* [KURZE ÜBUNG 1]: Schreibe die Datensätze als JSON-Liste von Zeichenketten um, beginnend am Anfang der Datensätze und endend mit der Zeile, die "title About database" enthält, beide Enden eingeschlossen. Jede Zeile wird eine Zeichenkette, Leerzeilen entfallen.

═══ TEXT

Schon im Frühjahr lösten verschiedene Gruppierungen ihr Versprechen zu konstruktiver Mitarbeit ein und legten eigene Entwürfe vor. Ende Januar trat das ehemalige «Schweizerische Aktionskomitee gegen die Raumplanung», in welchem sich Hauseigentümer, Gewerbler, bäuerliche Kreise und federführend das Redressement national vereinigten, mit einem 18 Artikel umfassenden «Kerngesetz» an die Öffentlichkeit. Ihm folgten eine Woche später die Waadtländer Liberalen. Beide Gruppierungen präsentierten extrem föderalistische und eigentumsfreundliche Lösungen, die nach Ansicht vieler Kommentatoren eine wirksame Raumplanung letztlich verunmöglichten [1]. Die rege Aktivität der Abstimmungssieger des Vorjahres rief aber auch die Verlierer auf den Plan. Mehrere Organisationen legten materielle Grundsätze vor, die es unbedingt in den neuen Erlass hinüberzuretten gelte. So betonte beispielsweise die Schweizerische Gesellschaft für Landschaftspflege die Notwendigkeit, Fluss- und Seeufer, Waldränder und andere Landschaften von besonderer Schönheit und Eigenart aus Bauzonen auszuschliessen [2].

══════
═══ BEREITGESTELLTE DATEN

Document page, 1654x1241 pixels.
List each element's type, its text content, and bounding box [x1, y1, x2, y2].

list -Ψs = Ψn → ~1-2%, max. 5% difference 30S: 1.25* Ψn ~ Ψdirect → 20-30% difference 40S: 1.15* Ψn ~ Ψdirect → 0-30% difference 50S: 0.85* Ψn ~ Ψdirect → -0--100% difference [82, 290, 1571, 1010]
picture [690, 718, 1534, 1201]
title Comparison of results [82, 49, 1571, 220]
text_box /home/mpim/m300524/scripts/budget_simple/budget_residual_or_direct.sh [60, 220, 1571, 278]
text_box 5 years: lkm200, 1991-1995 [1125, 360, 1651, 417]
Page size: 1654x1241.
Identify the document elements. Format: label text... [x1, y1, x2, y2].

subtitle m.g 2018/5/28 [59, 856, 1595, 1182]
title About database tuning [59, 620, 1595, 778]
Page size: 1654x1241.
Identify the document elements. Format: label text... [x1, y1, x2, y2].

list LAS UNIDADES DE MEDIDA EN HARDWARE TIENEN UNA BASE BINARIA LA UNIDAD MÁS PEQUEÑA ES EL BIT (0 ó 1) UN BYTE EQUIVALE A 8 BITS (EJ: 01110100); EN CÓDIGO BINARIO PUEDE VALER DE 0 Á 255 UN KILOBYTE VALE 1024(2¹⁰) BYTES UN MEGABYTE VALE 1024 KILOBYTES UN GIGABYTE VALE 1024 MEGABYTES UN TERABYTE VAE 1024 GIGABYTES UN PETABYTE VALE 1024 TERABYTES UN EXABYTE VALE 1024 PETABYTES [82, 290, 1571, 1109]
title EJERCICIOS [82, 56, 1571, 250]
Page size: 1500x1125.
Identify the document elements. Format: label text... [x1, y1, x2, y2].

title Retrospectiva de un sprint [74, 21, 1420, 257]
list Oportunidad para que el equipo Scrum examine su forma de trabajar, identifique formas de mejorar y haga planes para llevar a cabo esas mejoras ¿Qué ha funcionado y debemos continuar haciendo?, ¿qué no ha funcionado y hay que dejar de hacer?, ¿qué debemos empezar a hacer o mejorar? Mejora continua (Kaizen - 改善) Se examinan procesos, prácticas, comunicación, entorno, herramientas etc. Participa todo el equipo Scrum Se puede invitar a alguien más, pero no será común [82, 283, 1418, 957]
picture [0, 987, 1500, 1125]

══════

* [KURZE ÜBUNG 2]: Übersetze den folgenden Satz aus dem Text zur Raumplanung ins Englische: „Die rege Aktivität der Abstimmungssieger des Vorjahres rief aber auch die Verlierer auf den Plan.“

* [LÖSUNG 1]:
[
  "Document page, 1654x1241 pixels.",
  "List each element's type, its text content, and bounding box [x1, y1, x2, y2].",
  "list -Ψs = Ψn → ~1-2%, max. 5% difference 30S: 1.25* Ψn ~ Ψdirect → 20-30% difference 40S: 1.15* Ψn ~ Ψdirect → 0-30% difference 50S: 0.85* Ψn ~ Ψdirect → -0--100% difference [82, 290, 1571, 1010]",
  "picture [690, 718, 1534, 1201]",
  "title Comparison of results [82, 49, 1571, 220]",
  "text_box /home/mpim/m300524/scripts/budget_simple/budget_residual_or_direct.sh [60, 220, 1571, 278]",
  "text_box 5 years: lkm200, 1991-1995 [1125, 360, 1651, 417]",
  "Page size: 1654x1241.",
  "Identify the document elements. Format: label text... [x1, y1, x2, y2].",
  "subtitle m.g 2018/5/28 [59, 856, 1595, 1182]",
  "title About database tuning [59, 620, 1595, 778]"
]

* [LÖSUNG 2]: However, the lively activity of the previous year's referendum winners also brought the losers onto the scene.